* **EXERCISE DIRECTIONS**
Return all the entries word for word, minus the pictures.

━━ SOURCE DATA

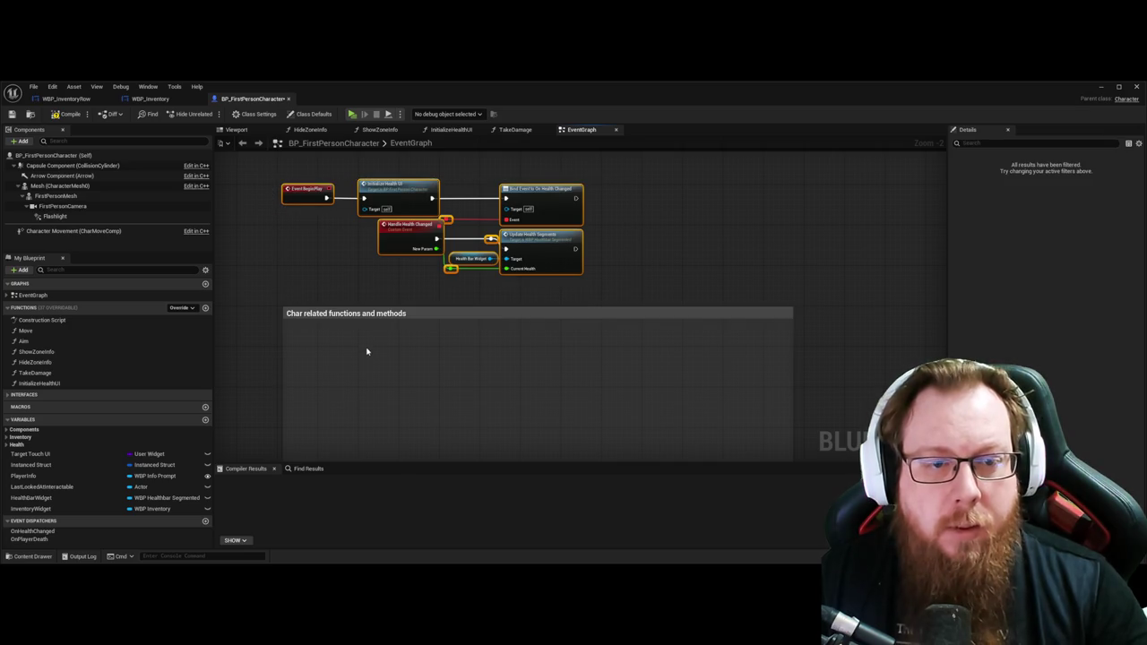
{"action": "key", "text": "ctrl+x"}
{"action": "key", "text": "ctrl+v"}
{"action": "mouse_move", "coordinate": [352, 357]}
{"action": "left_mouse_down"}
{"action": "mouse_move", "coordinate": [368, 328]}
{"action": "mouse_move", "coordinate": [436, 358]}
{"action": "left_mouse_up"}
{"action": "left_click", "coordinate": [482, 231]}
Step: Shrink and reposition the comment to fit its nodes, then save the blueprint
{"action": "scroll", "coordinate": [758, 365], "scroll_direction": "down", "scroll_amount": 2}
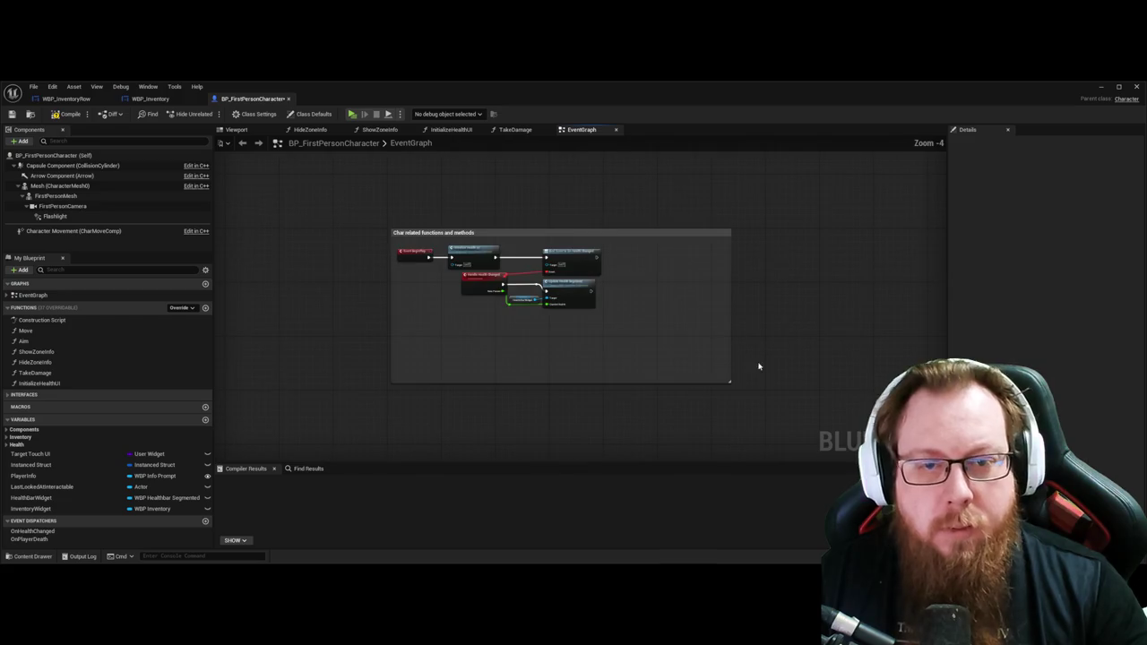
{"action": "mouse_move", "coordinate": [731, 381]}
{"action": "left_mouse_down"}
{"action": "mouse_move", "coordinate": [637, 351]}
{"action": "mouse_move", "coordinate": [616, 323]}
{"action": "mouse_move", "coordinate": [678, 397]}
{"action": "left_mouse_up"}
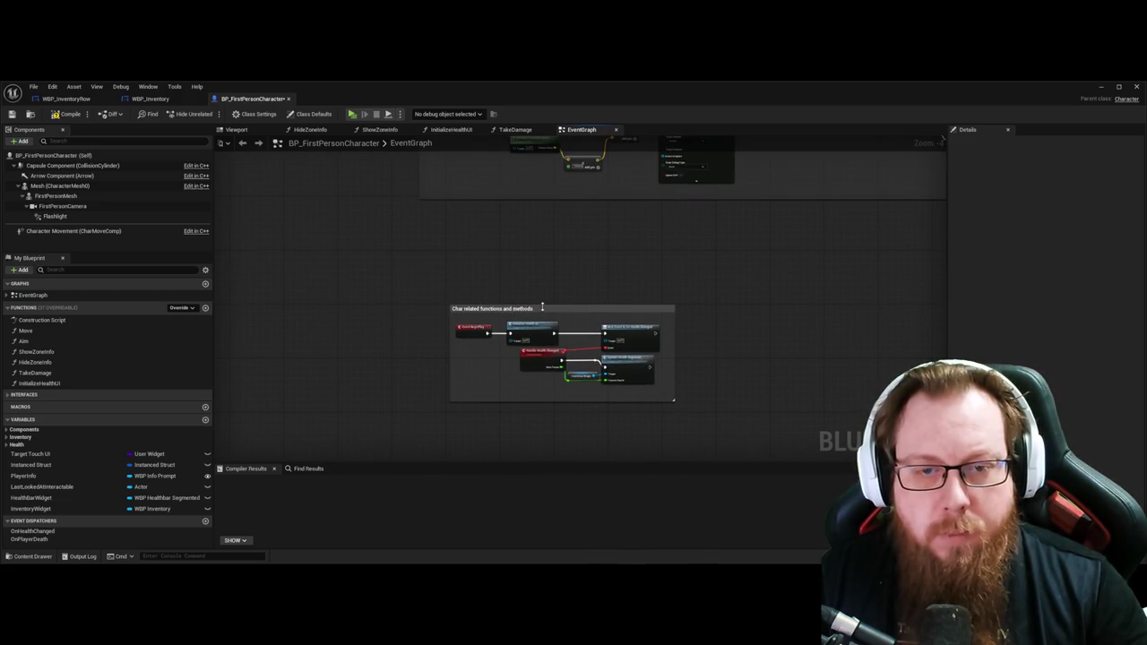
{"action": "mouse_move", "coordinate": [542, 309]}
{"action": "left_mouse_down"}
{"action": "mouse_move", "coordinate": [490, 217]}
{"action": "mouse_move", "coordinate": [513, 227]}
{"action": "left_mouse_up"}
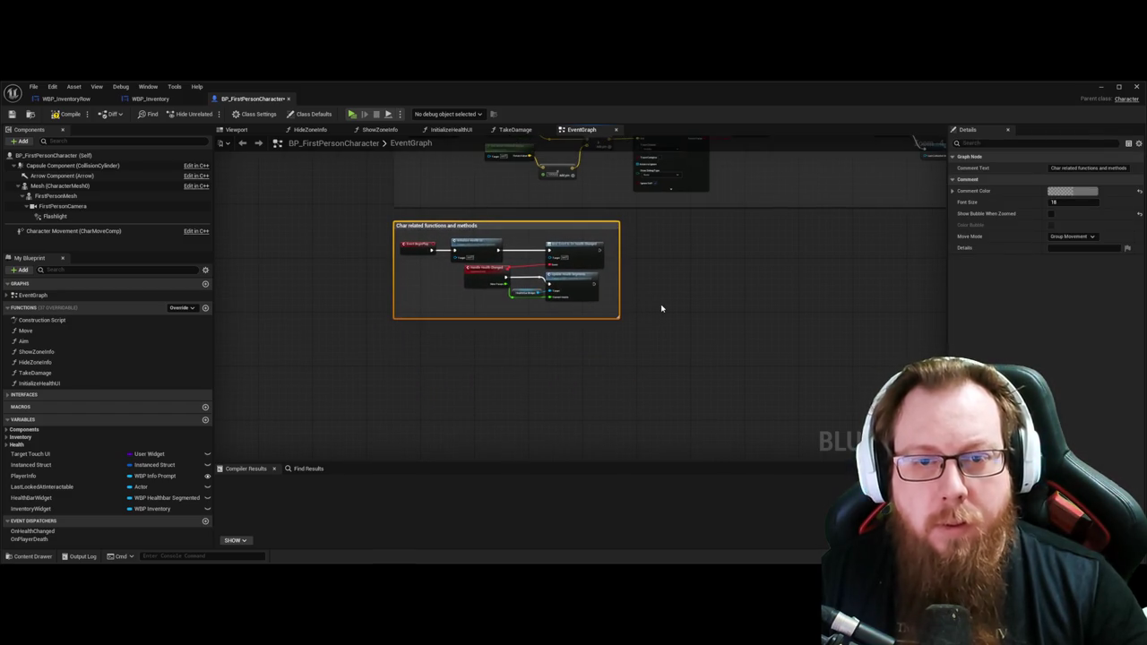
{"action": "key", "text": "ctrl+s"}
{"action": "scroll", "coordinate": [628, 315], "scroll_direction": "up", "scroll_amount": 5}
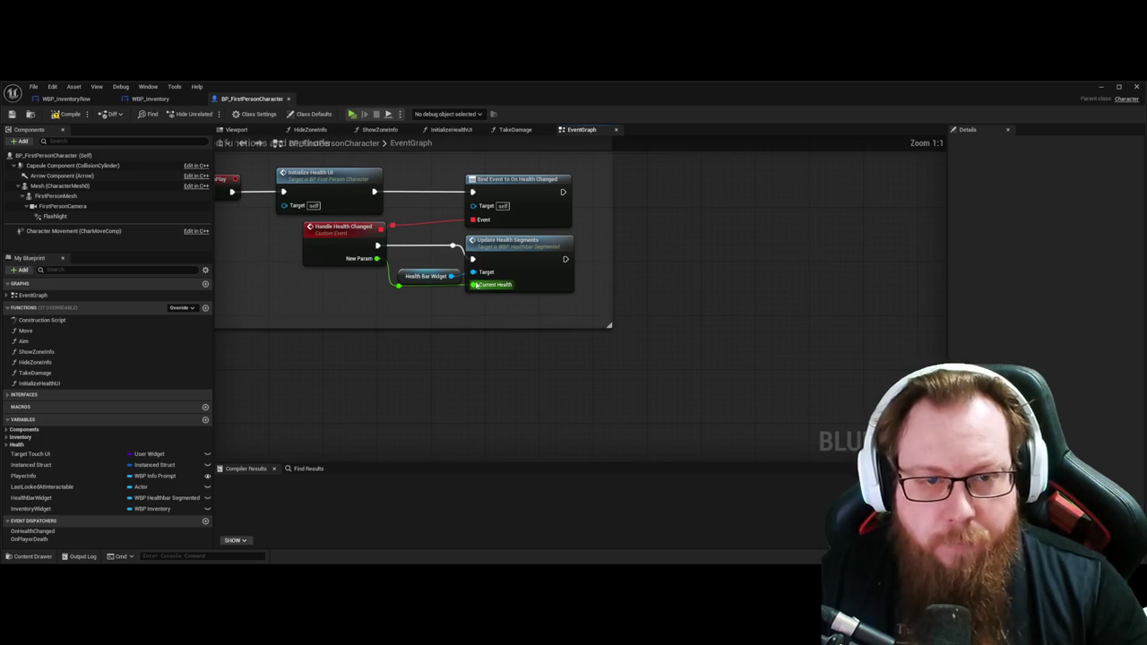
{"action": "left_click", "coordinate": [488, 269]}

━━━━

* **RESPONSE TO THIS EXERCISE**
{"action": "key", "text": "ctrl+x"}
{"action": "key", "text": "ctrl+v"}
{"action": "mouse_move", "coordinate": [352, 357]}
{"action": "left_mouse_down"}
{"action": "mouse_move", "coordinate": [368, 328]}
{"action": "mouse_move", "coordinate": [436, 358]}
{"action": "left_mouse_up"}
{"action": "left_click", "coordinate": [482, 231]}
Step: Shrink and reposition the comment to fit its nodes, then save the blueprint
{"action": "scroll", "coordinate": [758, 365], "scroll_direction": "down", "scroll_amount": 2}
{"action": "mouse_move", "coordinate": [731, 381]}
{"action": "left_mouse_down"}
{"action": "mouse_move", "coordinate": [637, 351]}
{"action": "mouse_move", "coordinate": [616, 323]}
{"action": "mouse_move", "coordinate": [678, 397]}
{"action": "left_mouse_up"}
{"action": "mouse_move", "coordinate": [542, 309]}
{"action": "left_mouse_down"}
{"action": "mouse_move", "coordinate": [490, 217]}
{"action": "mouse_move", "coordinate": [513, 227]}
{"action": "left_mouse_up"}
{"action": "key", "text": "ctrl+s"}
{"action": "scroll", "coordinate": [628, 315], "scroll_direction": "up", "scroll_amount": 5}
{"action": "left_click", "coordinate": [488, 269]}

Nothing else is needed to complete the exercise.